Exercise brief -
Where the data below contains pictures, omit them; output the rest word for word.
(Provided data)
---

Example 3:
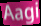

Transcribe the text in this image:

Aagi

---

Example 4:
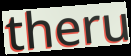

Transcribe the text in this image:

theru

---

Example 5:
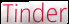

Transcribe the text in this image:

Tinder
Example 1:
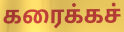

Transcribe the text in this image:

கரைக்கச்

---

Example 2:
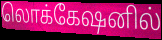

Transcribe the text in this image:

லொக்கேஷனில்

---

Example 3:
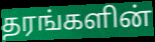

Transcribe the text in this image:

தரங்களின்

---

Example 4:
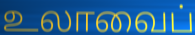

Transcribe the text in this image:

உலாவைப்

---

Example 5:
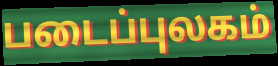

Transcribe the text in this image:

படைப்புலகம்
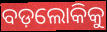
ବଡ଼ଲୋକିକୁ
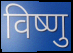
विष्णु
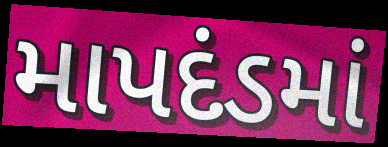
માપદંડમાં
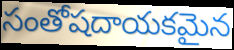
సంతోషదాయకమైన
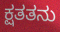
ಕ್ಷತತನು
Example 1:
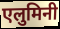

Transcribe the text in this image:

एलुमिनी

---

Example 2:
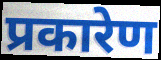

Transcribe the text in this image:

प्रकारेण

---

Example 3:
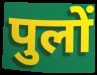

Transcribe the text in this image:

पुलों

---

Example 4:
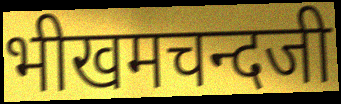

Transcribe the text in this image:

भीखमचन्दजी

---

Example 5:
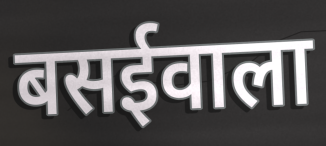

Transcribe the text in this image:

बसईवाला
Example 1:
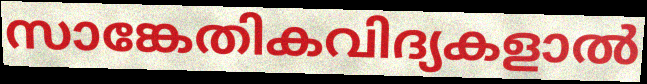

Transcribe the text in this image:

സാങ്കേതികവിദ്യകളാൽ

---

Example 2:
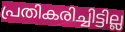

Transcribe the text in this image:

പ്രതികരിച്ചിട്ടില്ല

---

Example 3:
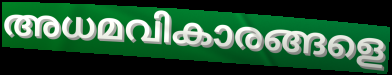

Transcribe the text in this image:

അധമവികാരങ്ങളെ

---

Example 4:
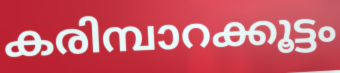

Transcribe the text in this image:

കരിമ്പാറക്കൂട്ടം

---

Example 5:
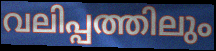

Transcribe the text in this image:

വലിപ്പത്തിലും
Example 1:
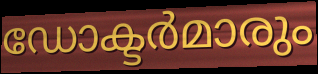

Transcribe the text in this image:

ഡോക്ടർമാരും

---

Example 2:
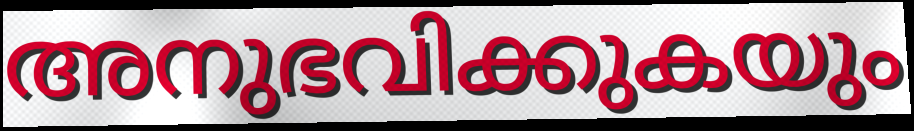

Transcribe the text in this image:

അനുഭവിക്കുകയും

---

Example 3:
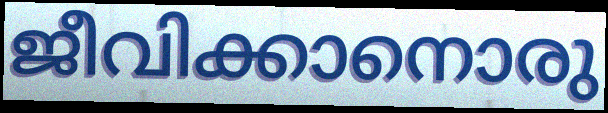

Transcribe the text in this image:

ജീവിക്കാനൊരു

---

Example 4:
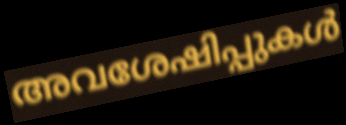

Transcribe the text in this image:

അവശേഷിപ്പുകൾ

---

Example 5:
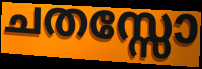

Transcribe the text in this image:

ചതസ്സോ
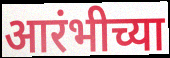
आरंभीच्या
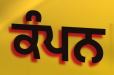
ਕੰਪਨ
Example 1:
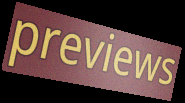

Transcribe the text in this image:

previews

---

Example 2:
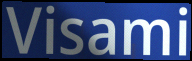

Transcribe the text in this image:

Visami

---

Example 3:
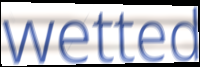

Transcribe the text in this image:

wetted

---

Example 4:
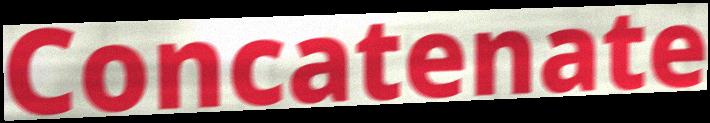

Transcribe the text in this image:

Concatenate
(End Provided data)
Written response -
---

Example 3:

Transcribe the text in this image:

Aagi

---

Example 4:

Transcribe the text in this image:

theru

---

Example 5:

Transcribe the text in this image:

Tinder
Example 1:

Transcribe the text in this image:

கரைக்கச்

---

Example 2:

Transcribe the text in this image:

லொக்கேஷனில்

---

Example 3:

Transcribe the text in this image:

தரங்களின்

---

Example 4:

Transcribe the text in this image:

உலாவைப்

---

Example 5:

Transcribe the text in this image:

படைப்புலகம்
ବଡ଼ଲୋକିକୁ
विष्णु
માપદંડમાં
సంతోషదాయకమైన
ಕ್ಷತತನು
Example 1:

Transcribe the text in this image:

एलुमिनी

---

Example 2:

Transcribe the text in this image:

प्रकारेण

---

Example 3:

Transcribe the text in this image:

पुलों

---

Example 4:

Transcribe the text in this image:

भीखमचन्दजी

---

Example 5:

Transcribe the text in this image:

बसईवाला
Example 1:

Transcribe the text in this image:

സാങ്കേതികവിദ്യകളാൽ

---

Example 2:

Transcribe the text in this image:

പ്രതികരിച്ചിട്ടില്ല

---

Example 3:

Transcribe the text in this image:

അധമവികാരങ്ങളെ

---

Example 4:

Transcribe the text in this image:

കരിമ്പാറക്കൂട്ടം

---

Example 5:

Transcribe the text in this image:

വലിപ്പത്തിലും
Example 1:

Transcribe the text in this image:

ഡോക്ടർമാരും

---

Example 2:

Transcribe the text in this image:

അനുഭവിക്കുകയും

---

Example 3:

Transcribe the text in this image:

ജീവിക്കാനൊരു

---

Example 4:

Transcribe the text in this image:

അവശേഷിപ്പുകൾ

---

Example 5:

Transcribe the text in this image:

ചതസ്സോ
आरंभीच्या
ਕੰਪਨ
Example 1:

Transcribe the text in this image:

previews

---

Example 2:

Transcribe the text in this image:

Visami

---

Example 3:

Transcribe the text in this image:

wetted

---

Example 4:

Transcribe the text in this image:

Concatenate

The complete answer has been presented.